Which lines below contain the word "this"? Copy each one.

"""

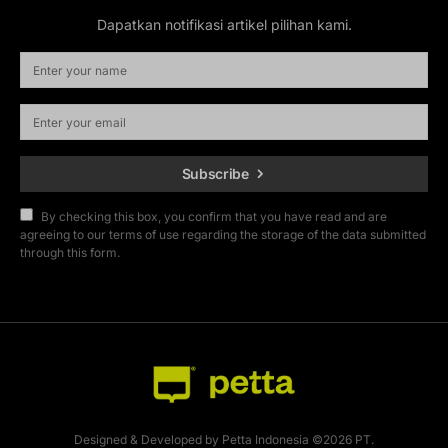
Dapatkan notifikasi artikel pilihan kami.
Subscribe
By checking this box, you confirm that you have read and are
agreeing to our terms of use regarding the storage of the data submitted
through this form.
Designed & Developed by Petta Indonesia ©2026 PT.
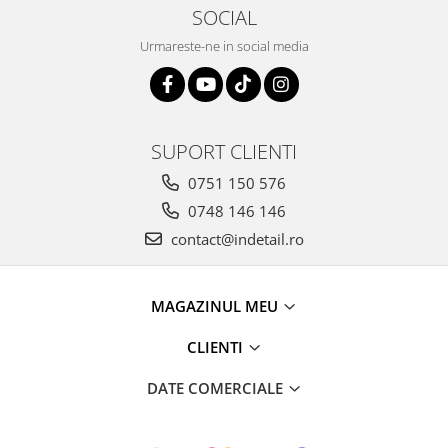
SOCIAL
Urmareste-ne in social media
SUPORT CLIENTI
0751 150 576
0748 146 146
contact@indetail.ro
MAGAZINUL MEU
CLIENTI
DATE COMERCIALE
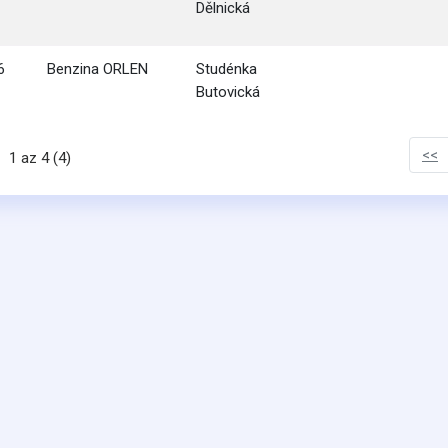
Dělnická
6
Benzina ORLEN
Studénka
Butovická
<<
1 az 4 (4)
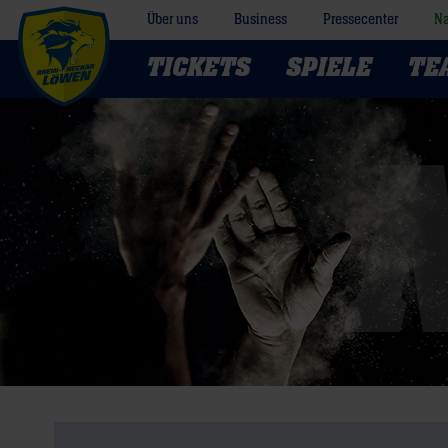
Über uns
Business
Pressecenter
Na
TICKETS
SPIELE
TE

"""

> _Written answer_
By checking this box, you confirm that you have read and are
through this form.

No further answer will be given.